M. Schilansky table par ailleurs sur un statu quo de l'Opep lors de sa
réunion du 5 mars.
"Toutes les conditions sont réunies pour que les prix du pétrole restent
durablement élevés", juge le secrétaire général de l'Union française des
industries pétrolières (Ufip).
Du côté des producteurs, "en dehors de l'Arabie Saoudite, le potentiel
d'accroissement de la capacité de production dans un avenir proche est très
limité", souligne-t-il.
"Le coussin de sécurité que représente la capacité de production inutilisée
est faible depuis quelques années, ce qui rend impossible toute détente durable
sur les prix", ajoute-t-il.
Il rappelle que les ouragans Rita et Katrina avaient entraîné en 2005 des
pertes de production allant jusqu'à 1,5 million de barils par jour, soit la
totalité de la capacité excédentaire de production de l'Opep.
De son côté, la consommation pétrolière ne faiblit pas, tirée par la demande
des pays émergents comme la Chine ou l'Inde, poursuit M. Schilansky.
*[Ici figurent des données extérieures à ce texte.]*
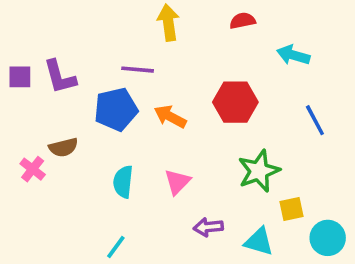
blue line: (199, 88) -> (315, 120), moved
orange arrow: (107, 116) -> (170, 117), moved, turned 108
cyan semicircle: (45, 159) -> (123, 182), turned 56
"La résistance des économies aux prix élevés du pétrole étonne tous les
observateurs. Dans les pays développés, il y a eu un net découplage entre
croissance économique et croissance de la consommation pétrolière et
énergétique. De leur côté, les pays émergents ont tellement besoin de pétrole
qu'ils sont prêts à absorber des hausses considérables des cours", fait-il
valoir.
"De plus, leur compétitivité industrielle et économique s'explique par
d'autres facteurs et leurs avantages concurrentiels sont tels qu'ils ne sont pas
annulés par la hausse des prix du brut", précise-t-il.
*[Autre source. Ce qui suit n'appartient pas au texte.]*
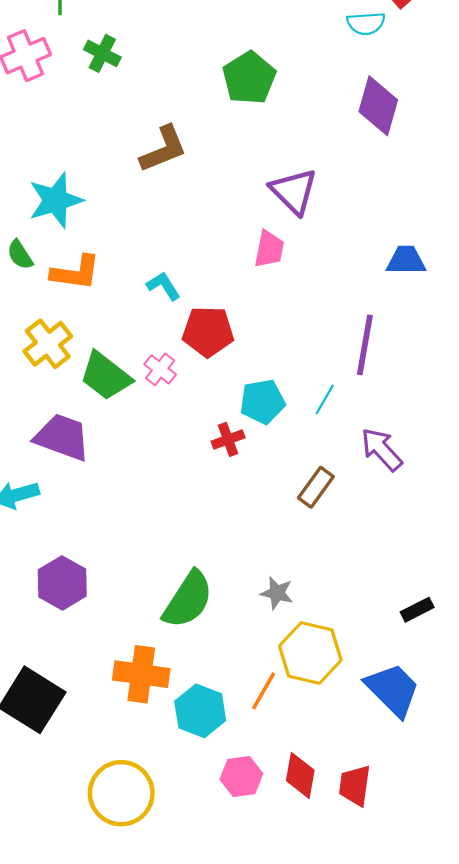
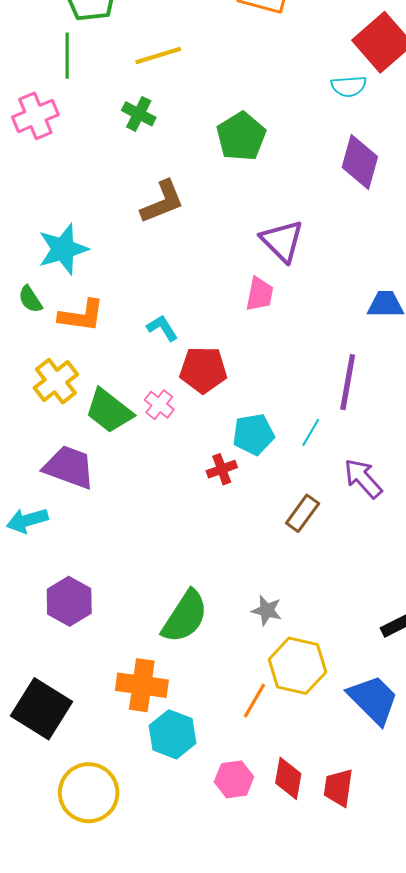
green cross: (102, 53) -> (139, 114), moved
cyan hexagon: (200, 711) -> (173, 734), moved
yellow circle: (121, 793) -> (89, 793), moved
Alors que le cartel se réunit la semaine prochaine à Vienne, M. Schilansky
affirme par ailleurs que "le maintien de l'actuel plafond de production est
l'hypothèse la plus probable", parce qu'avec "des prix autour de 100 dollars le
baril, une baisse de la production serait ressentie comme une provocation par
les consommateurs".
Mais une hausse de production est également exclue car l'Opep s'attend à ce
que la fin de l'hiver s'accompagne d'une "chute temporaire de la demande", et
s'inquiète des "incertitudes liées à la crise économique" aux Etats-Unis et de
ses répercussions sur le reste du monde.